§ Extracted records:
______

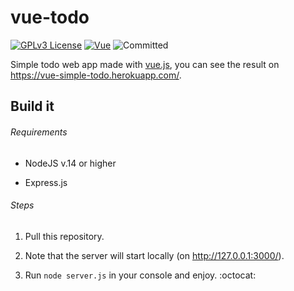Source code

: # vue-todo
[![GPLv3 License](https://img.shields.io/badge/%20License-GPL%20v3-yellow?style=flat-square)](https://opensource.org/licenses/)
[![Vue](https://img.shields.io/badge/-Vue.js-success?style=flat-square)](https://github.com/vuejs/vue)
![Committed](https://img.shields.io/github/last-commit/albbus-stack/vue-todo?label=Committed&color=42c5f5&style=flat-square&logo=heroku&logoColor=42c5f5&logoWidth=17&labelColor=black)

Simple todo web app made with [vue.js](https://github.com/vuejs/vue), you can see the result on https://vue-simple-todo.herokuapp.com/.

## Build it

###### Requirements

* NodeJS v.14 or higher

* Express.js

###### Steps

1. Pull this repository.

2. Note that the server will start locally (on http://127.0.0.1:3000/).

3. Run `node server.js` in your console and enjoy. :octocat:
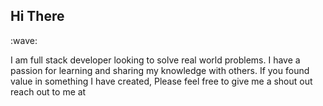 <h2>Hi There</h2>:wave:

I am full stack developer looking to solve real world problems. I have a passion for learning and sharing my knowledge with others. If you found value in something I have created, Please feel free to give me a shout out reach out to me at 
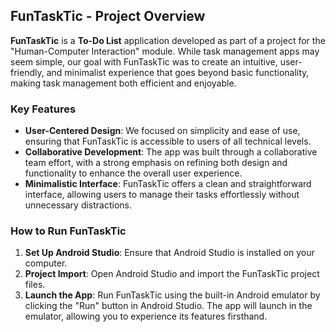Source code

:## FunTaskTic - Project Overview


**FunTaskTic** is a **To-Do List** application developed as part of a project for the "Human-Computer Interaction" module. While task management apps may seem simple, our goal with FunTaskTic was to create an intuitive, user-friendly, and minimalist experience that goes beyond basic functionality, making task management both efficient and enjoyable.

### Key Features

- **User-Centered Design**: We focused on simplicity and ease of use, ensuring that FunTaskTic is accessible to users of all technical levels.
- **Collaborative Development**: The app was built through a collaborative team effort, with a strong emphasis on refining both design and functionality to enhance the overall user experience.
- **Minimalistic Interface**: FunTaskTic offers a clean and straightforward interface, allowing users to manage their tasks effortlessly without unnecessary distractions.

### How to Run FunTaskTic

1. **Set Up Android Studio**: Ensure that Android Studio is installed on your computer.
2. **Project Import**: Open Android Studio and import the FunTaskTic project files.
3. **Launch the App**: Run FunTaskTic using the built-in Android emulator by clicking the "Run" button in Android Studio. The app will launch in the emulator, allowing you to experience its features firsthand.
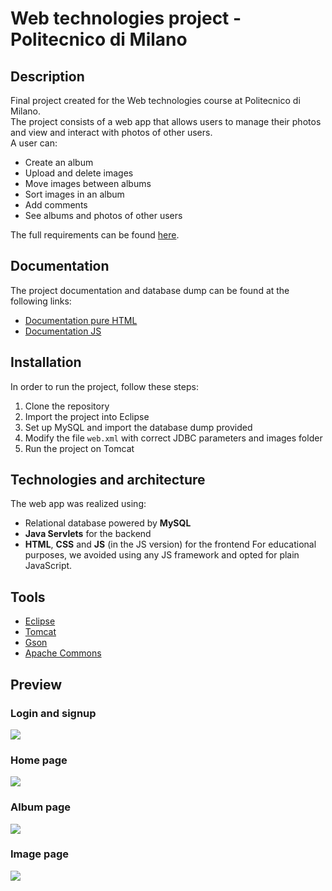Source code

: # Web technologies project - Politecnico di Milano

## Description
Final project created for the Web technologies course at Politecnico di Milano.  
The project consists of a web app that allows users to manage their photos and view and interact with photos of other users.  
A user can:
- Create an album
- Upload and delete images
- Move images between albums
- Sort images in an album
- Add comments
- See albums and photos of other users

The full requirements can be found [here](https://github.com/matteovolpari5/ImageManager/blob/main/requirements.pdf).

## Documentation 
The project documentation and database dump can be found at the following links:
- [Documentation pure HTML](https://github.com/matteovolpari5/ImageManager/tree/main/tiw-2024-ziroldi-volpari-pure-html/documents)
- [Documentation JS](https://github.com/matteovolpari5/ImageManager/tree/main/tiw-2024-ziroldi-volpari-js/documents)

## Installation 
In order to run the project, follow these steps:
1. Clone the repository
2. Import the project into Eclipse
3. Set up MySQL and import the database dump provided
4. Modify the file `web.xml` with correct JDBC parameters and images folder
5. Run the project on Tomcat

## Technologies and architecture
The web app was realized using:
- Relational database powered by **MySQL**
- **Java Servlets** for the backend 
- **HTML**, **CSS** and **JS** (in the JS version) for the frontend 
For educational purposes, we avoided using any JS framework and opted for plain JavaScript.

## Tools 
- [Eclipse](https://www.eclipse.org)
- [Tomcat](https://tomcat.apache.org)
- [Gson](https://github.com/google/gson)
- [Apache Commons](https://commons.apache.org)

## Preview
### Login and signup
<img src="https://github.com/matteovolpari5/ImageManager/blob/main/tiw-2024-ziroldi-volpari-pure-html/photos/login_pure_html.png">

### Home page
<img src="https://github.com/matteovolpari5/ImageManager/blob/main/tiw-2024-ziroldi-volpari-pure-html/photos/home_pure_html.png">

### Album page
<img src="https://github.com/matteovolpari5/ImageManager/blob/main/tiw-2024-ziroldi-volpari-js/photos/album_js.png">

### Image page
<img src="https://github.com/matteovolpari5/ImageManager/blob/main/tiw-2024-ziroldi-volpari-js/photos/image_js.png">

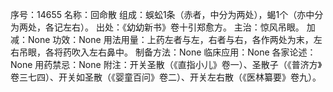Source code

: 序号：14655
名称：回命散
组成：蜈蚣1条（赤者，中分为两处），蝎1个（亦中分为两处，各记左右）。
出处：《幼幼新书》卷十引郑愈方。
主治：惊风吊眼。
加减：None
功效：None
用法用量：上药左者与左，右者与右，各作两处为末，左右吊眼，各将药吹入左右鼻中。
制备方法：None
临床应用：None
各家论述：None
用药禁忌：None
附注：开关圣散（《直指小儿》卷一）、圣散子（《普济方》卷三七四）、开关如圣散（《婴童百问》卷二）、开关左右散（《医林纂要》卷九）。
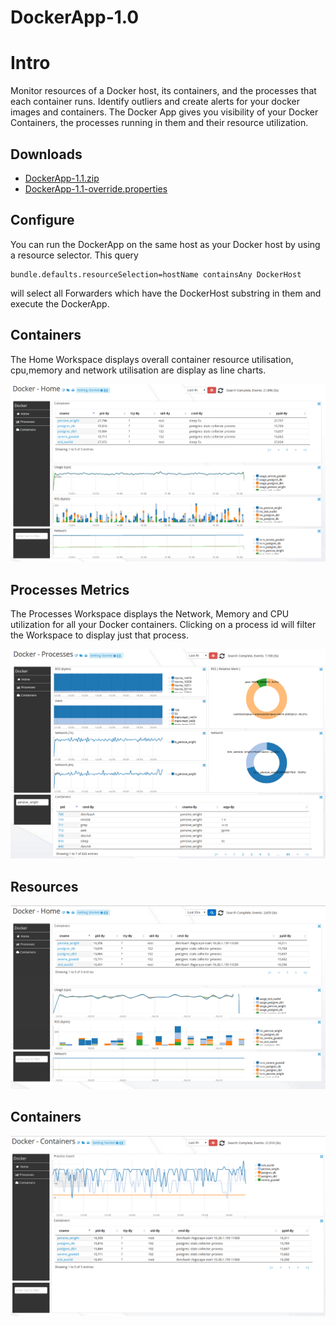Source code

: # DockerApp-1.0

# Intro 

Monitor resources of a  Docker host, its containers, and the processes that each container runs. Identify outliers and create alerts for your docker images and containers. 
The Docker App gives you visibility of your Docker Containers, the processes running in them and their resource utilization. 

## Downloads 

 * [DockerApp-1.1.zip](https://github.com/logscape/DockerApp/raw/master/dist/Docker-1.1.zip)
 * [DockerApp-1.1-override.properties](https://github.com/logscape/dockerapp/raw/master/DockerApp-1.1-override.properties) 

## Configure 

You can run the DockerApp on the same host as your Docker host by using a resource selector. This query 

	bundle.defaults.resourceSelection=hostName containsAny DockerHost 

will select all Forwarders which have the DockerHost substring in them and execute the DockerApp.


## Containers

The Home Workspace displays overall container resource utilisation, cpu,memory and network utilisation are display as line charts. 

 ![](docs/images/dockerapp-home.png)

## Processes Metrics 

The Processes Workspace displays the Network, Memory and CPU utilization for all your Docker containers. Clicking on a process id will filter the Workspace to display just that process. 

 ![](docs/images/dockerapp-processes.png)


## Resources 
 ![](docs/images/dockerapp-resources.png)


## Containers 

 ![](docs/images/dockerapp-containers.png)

______

Find each line of the material above that contains the string "vuejs", and copy those lines.

§ COMPLETED EXERCISE:
[![Vue](https://img.shields.io/badge/-Vue.js-success?style=flat-square)](https://github.com/vuejs/vue)
Simple todo web app made with [vue.js](https://github.com/vuejs/vue), you can see the result on https://vue-simple-todo.herokuapp.com/.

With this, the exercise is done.